Zalimlerin zulüm yapmalarının doğuran en büyük etken, zulmetmeyi kendine haklı gördüğü kesimin, kendisine "mutlak itaat" beklentisinde olmasıdır. Çünkü zalimler "mutlak otorite" olmayı isterler. Eğer karşı tarafta birileri ona itaat etmezse, o zaman orası onun gücünün bittiği yer olacaktır. İşte bu durum zulmedenleri çileden çıkarıcı bir durum olacaktır. Çünkü kendisine itaat etmesi gerektiğine inandığı halk, itaat etmiyorsa, orada onun gücünün geçmediği ortaya çıkacaktır ki bu bir zalim için olacak şey değildir. İşte bu durum zalime zulüm için haklı bir zemin oluşturmuş olacaktır.Mutlak itaat isteği, "ilahlaşma sürecinin de" bir yansımasıdır. Çünkü kula kulluk zalimlerin en büyük rüyasıdır. Onlar, bütün kuralları belirlemek ister, onlar nereye gidilip gidilmeyeceğini, neyin giyilip giyilmeyeceğini, nasıl yaşanıp nasıl yaşanmayacağını belirlemek isterler. Zalimler özelde kendilerinin çok doğru olduğuna inanan, dolayısıyla da kendisine "tapan" insanlar oldukları için de gelende elinin altındaki insanların tam olarak "kendisine tapmasını" isterler. Zalimin cesareti gücünden gelmektedir. Gücü kalmadığında şahsiyet olarak bir hiç olduğunu bildiği için de temelde "korkak" insanlardır. Bu korkaklıklarının ortaya çıkmaması için etrafına abartılı bir duvarla örmüşlerdir. Psikolojik olarak da genelde zayıf karakterli, çeşitli endişeleri ve kompleksleri olan, acımasız ve "yok edici" tipler oldukları için insanlara hep yukardan bakan ihsanlardır. Zalimler genelde iç huzuru olmayan ve sürekli acı çeken insanlardır. Acı çektirmeyi bu kadar sevmeleri bundan ileri gelir. Acı onlar için kutsaldır. Kendi inandığı değerlere inanmayanları, inandırmak için bütün kaba kuvvetini devreye sokarlar. Zalimlerin hepsi, aşırı hassas ve alıngan insanlardır. Bu durum onlar için cezalandırmayı hızlandırıcı önemli bir unsurdur. Ben merkezciliklerini insanların bir takım kısmî yanlışlıkları ile beslerler. Onlar için en önemli Şey, kurmuş oldukları kaim camdan kulelerinin devamını sağlamak ve gücünü artırmaktır. Çünkü gücün bittiği yerde "hiçlik" başlayacaktır.
Sonuç:
Allah kitabında zalimleri anlatırken, onların azgınlıklarına dikkat çeker. Azgınlık aslında, insanlığı aşmış ve karşı tarafa geçmiş olanın bir doğal sonucudur.
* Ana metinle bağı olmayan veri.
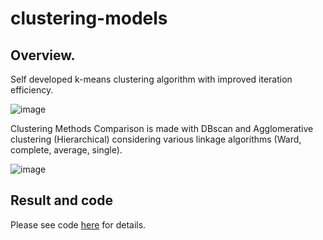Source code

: # clustering-models

## Overview. 

Self developed k-means clustering algorithm with improved iteration efficiency.

![image](https://user-images.githubusercontent.com/51763886/116333875-463ee680-a7a2-11eb-971c-201f8d7f9691.png)

Clustering Methods Comparison is made with DBscan and Agglomerative clustering (Hierarchical) considering various linkage algorithms (Ward, complete, average, single).

![image](https://user-images.githubusercontent.com/51763886/116334307-f57bbd80-a7a2-11eb-9dc0-1cbb8a68f825.png)



 

## Result and code

Please see code [here](https://github.com/mingge612/clustering-models/blob/main/clustering-github.ipynb) for details.

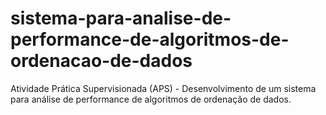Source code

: # sistema-para-analise-de-performance-de-algoritmos-de-ordenacao-de-dados
Atividade Prática Supervisionada (APS) - Desenvolvimento de um sistema para análise de performance de algoritmos de ordenação de dados.
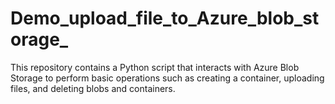# Demo_upload_file_to_Azure_blob_storage_
 This repository contains a Python script that interacts with Azure Blob Storage to perform basic operations such as creating a container, uploading files, and deleting blobs and containers.
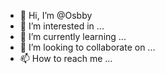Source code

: - 👋 Hi, I’m @Osbby 
- 👀 I’m interested in ...
- 🌱 I’m currently learning ...
- 💞️ I’m looking to collaborate on ...
- 📫 How to reach me ...

<!---
Osbby/Osbby is a ✨ special ✨ repository because its `README.md` (this file) appears on your GitHub profile.
You can click the Preview link to take a look at your changes.
--->
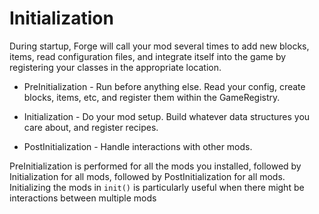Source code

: # Initialization
During startup, Forge will call your mod several times to add new blocks, items, read configuration files, and integrate itself into the game by registering your classes in the appropriate location.

- PreInitialization - Run before anything else. Read your config, create blocks, items, etc, and register them within the GameRegistry.

- Initialization - Do your mod setup. Build whatever data structures you care about, and register recipes.

- PostInitialization - Handle interactions with other mods.

PreInitialization is performed for all the mods you installed, followed by Initialization for all mods, followed by PostInitialization for all mods. Initializing the mods in `init()` is particularly useful when there might be interactions between multiple mods
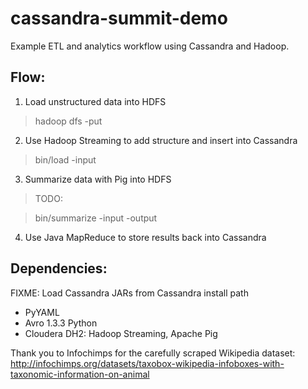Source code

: cassandra-summit-demo
====

Example ETL and analytics workflow using Cassandra and Hadoop.

Flow:
----

1. Load unstructured data into HDFS
> hadoop dfs -put <local> <data>

2. Use Hadoop Streaming to add structure and insert into Cassandra
> bin/load -input <in>

3. Summarize data with Pig into HDFS
> TODO:

> bin/summarize -input <in> -output <out>

4. Use Java MapReduce to store results back into Cassandra

Dependencies:
----

FIXME: Load Cassandra JARs from Cassandra install path

* PyYAML
* Avro 1.3.3 Python
* Cloudera DH2: Hadoop Streaming, Apache Pig

Thank you to Infochimps for the carefully scraped Wikipedia dataset:
http://infochimps.org/datasets/taxobox-wikipedia-infoboxes-with-taxonomic-information-on-animal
Daha genel bir ifadeyle söylemek gerekirse, bütün zalimler insanları yurtlarından ederler ya da yurtlarına saldıranlar, haksızlık ve azgınlık yapanlar aslında ruhen "hasta" insanlardır. En büyük hastalıkları ise bu hastalıklarının farkında olamıyor olmalarıdır.
Son olarak şunu söylemek gerekir ki, zalimin zulmüne temelde zulme uğrayanlar izin verirler. Daha da doğrusu Hz. Ali'nin dediği gibi, zulme rıza göstermek en az zalimlik kadar suçtur.